Heavens above! Noooooo!
Hi Ermine, an excellent post, almost up to
http://hat4uk.wordpress.com/ standard.
After the Budget i E=mailed my MP about the selfsame thing, mentioning is this not what caused the crash in 2008.
I am also old enough to remember Nigel Lawson, 1983-1989 abolishing the multi-mortgage on property and giving 9 moths notice before doing so. Then wandering why property prices rocketed.
I suppose the answer is to tax BTL Landlords as a Business and charge business rates on their property when empty. It might force them to be more realistic on rents that they charge.
Also use of credit controls to enforce the 4 x max earnings to amount of mortgage. It would put a brake on property rises till/if if wages catch up.
Just a thought watch out for a tax on Bank deposits coming to a Bank near you. If they get away with it in Cyprus. I am thinking about your Golden handshake on leaving.
A link that you might find interesting.
http://www.businessinsider.com/mastering-passive-investing-movie-2013-3
Sorry Ermine, wrong link, you may find it interesting, especially the The Long-planned Confiscation Scheme in NZ [dated Sept 2011]
Most people would be surprised to learn that they are legally considered “creditors” of their banks rather than customers who have trusted the bank with their money for safekeeping, but that seems to be the case
[about 4/5 paras down]
Excellent rant Ermine! Better out than in.

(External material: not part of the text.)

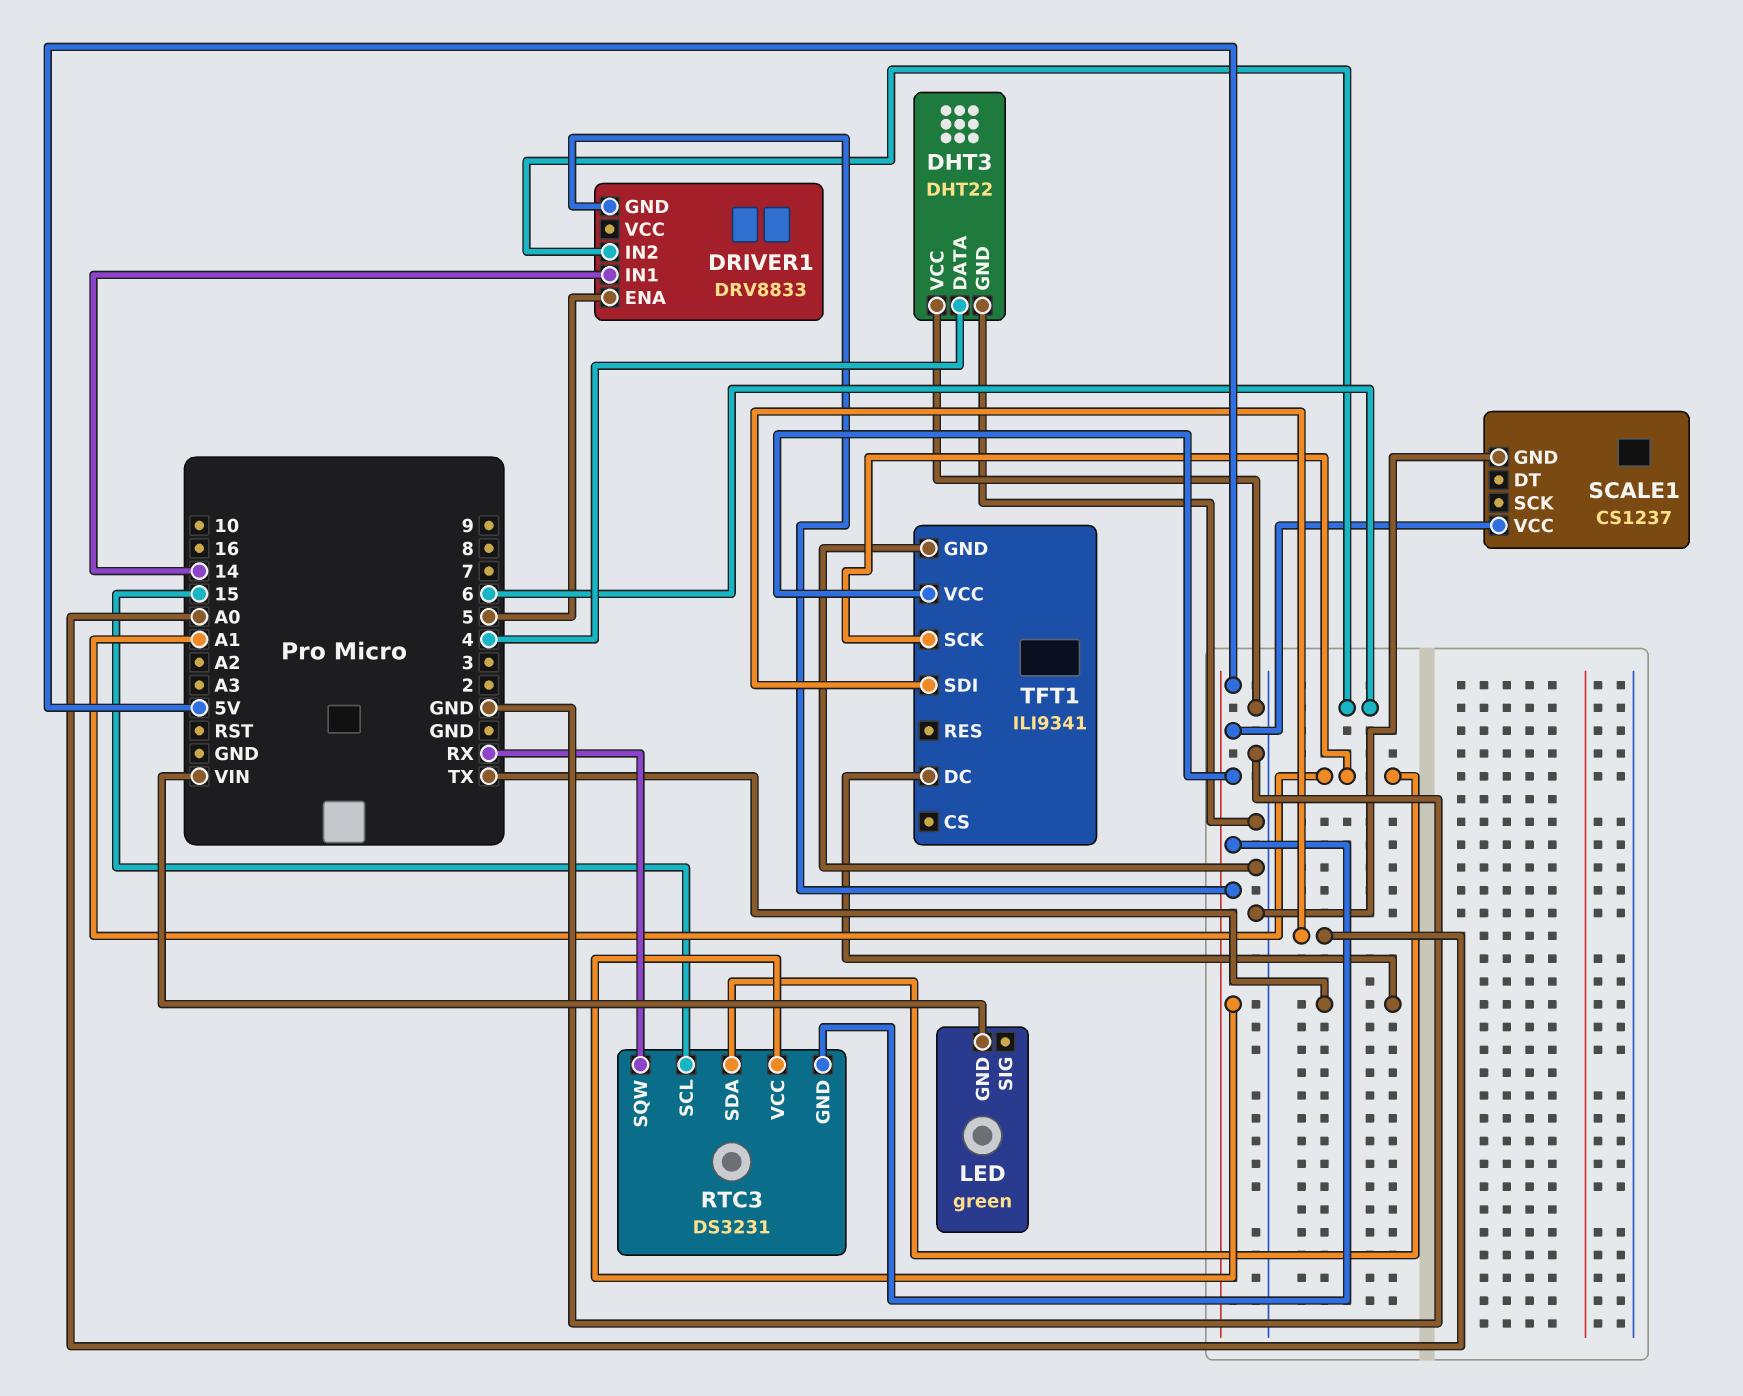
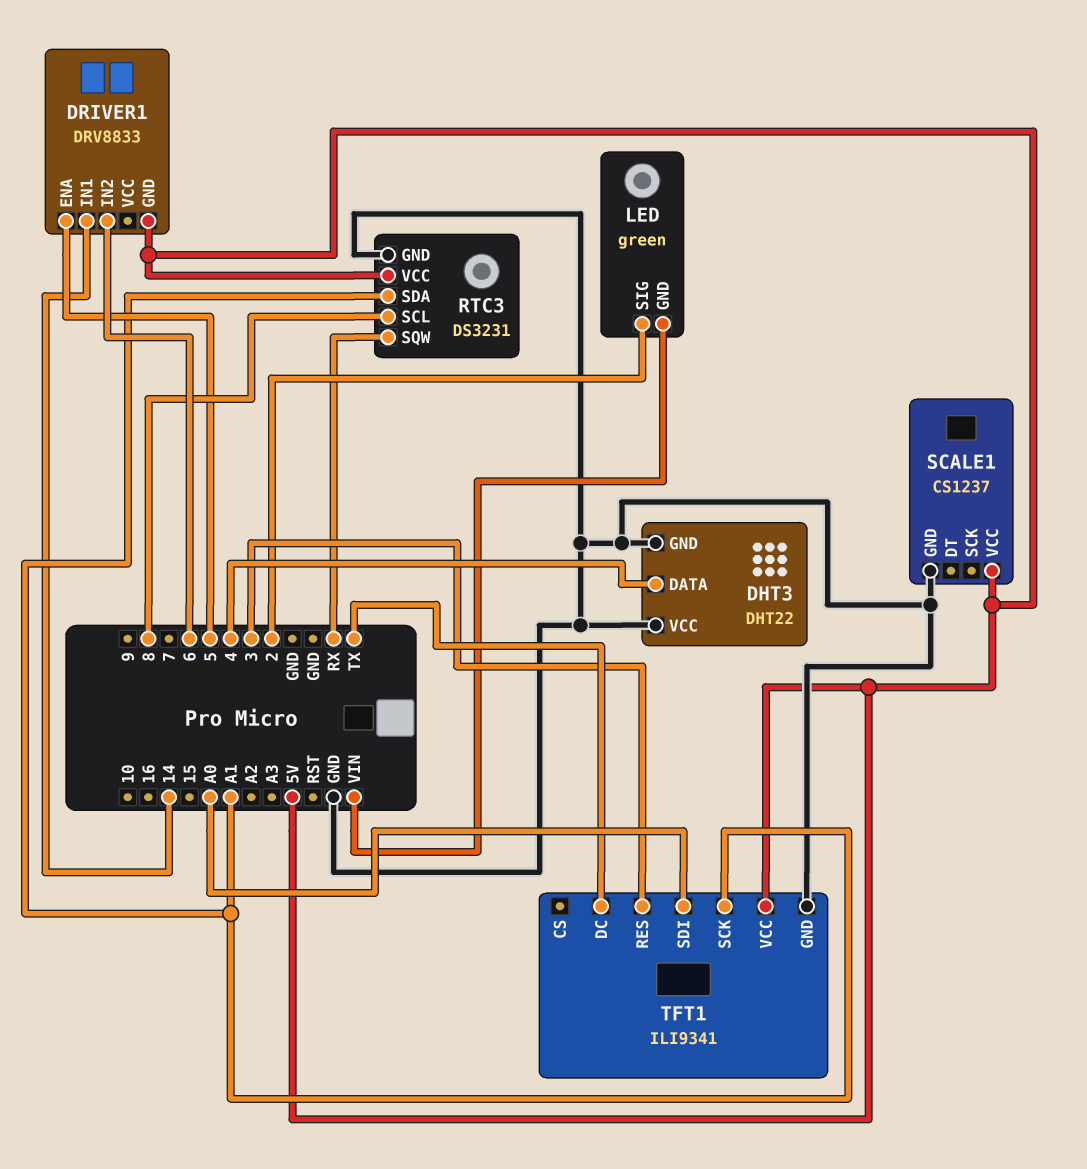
LED pin SIG: none -> 2
RTC3 pin GND: 5V -> GND
RTC3 pin SCL: 15 -> 8
TFT1 pin RES: none -> 3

Thanks for the links, but if I can be a bit cheeky I’d just like to point to a couple more.
Firstly, I think there is a case for everyone mortgaging, as I wrote recently — the writing is clearly on the wall for prudent saving, especially in cash:
http://monevator.com/cheap-re-mortgage-to-invest/
That is the way I’d buy a house currently — not by saving for 20 years. The latter is far too risky (and I didn’t actually agree it was a good plan in the first place, it was more an accident arising from my own errors.
)
Secondly, we saw this coming didn’t we with previous props to the market? That’s why I suggested buying housebuilders in late 2011:
http://monevator.com/buy-shares-in-house-builders-not-a-new-build-house/
The writing has been on the wall for diligently saving cash in your pocketbook at the Post Office for five years now. I don’t say it’s right, but it’s clear which way politicians see as the least painful way out of this.
At least you’ve got a house — that should protect you from inflation to some extent — though better with at least a bit of a mortgage to get inflated away, too.